'A aprovação da proposta sobre decisões
monocráticas do Supremo acirrou o conflito entre governo e ministros da Corte',
escreve a colunista Tereza Cruvinel
Supremo Tribunal Federal (Foto: Carlos Moura/SCO/STF)
A aprovação da PEC 08/21 pelo Senado e a reação de
alguns ministros do STF não foram um evento trivial, em que estiveram, de um
lado, senadores bolsonaristas cortejados por Pacheco com objetivos políticos,
e de outro, ministros vaidosos com alto sentimento de intocabilidade. No
meio ficou o Governo Lula, que não quis ou não conseguiu realizar uma mediação
política. Pelo contrário, acirrou o conflito com o voto de Jacques Wagner,
embora ele alegue que foi pessoal.
A PEC que proibiu as decisões monocráticas contra atos e medidas dos chefes do Legislativo e do Executivo, e as outras tantas propostas que tramitam nas duas Casas do Congresso, tendo o Supremo como alvo, são reflexos do desarranjo no funcionamento do pacto democrático traduzido pela Constituição de 1988.

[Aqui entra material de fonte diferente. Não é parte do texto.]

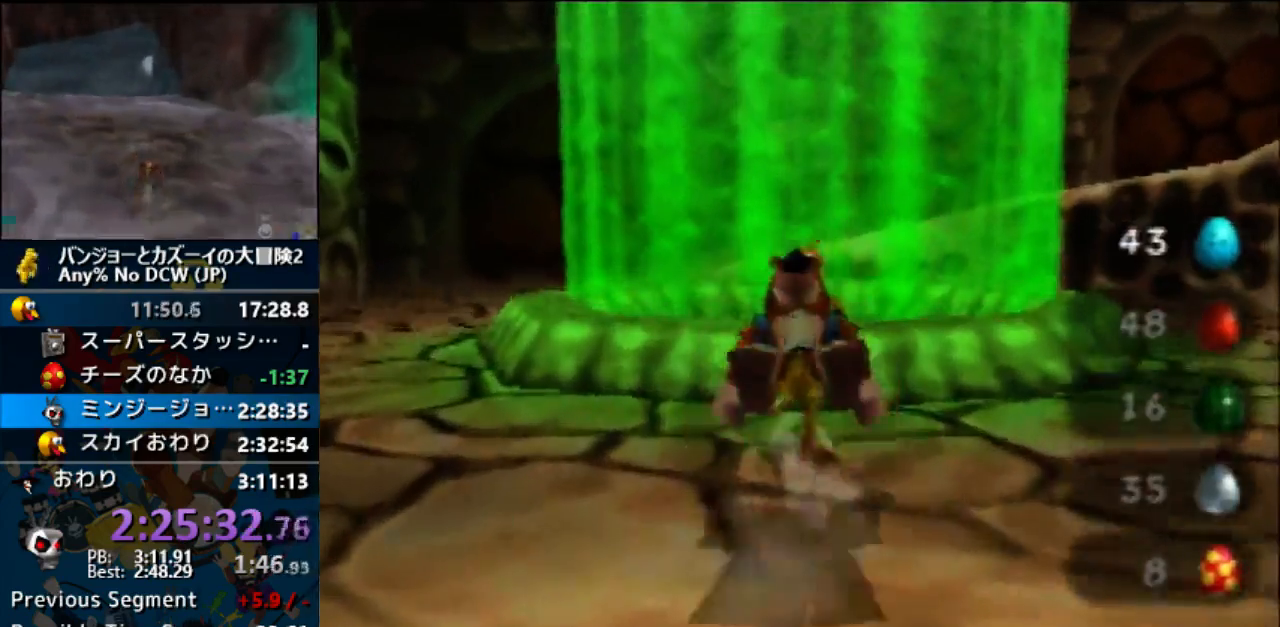
Gameplay with a controller (Nintendo layout); each line is a JSON object with the inputs held at the frame after it. "events" lists button and stick changes between this image and that frame as [ms after this image, input, new state], when the widget could be followed in between. Not read: L1 L3 R3.
{"buttons": ["Z"], "left_stick": "up-right", "events": [[467, "left_stick", "up-right"]]}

Este desarranjo, em que as coisas foram sendo tiradas de seu lugar, chegou ao paroxismo no governo de Bolsonaro, que fez do Supremo seu inimigo porque a corte bloqueou seguidamente suas transgressões constitucionais e seus intentos golpistas. Muitas vezes, através de decisões monocráticas, porque a situação pedia resposta urgente, o STF derrubou medidas que ameaçavam os direitos individuais e coletivos. Vidas estavam em risco. Assim fizeram para garantir o isolamento social, coibir os tratamentos ineficazes com cloroquina, garantir atendimento aos indígenas e a compra de vacinas.
Depois vieram as questões eleitorais, as alegações contra as urnas eletrônicas. STF e TSE também foram firmes e isso nunca foi engolido pelos bolsonaristas, como estes que armam vingança no Congresso. Bolsonaro entrou na cristaleira e quebrou muita louça. Agora está fora e triplamente inelegível mas o desarranjo, que não começou com ele, persiste e aflora nesta crise da PEC. Este conflito não se resolverá com as trocas de farpas e com o congelamento da emenda na Câmara. E nem com um jantar entre Lula e alguns ministros da corte. Ou com a nomeação de um PGR e um ministro do STF do agrado de alguns deles.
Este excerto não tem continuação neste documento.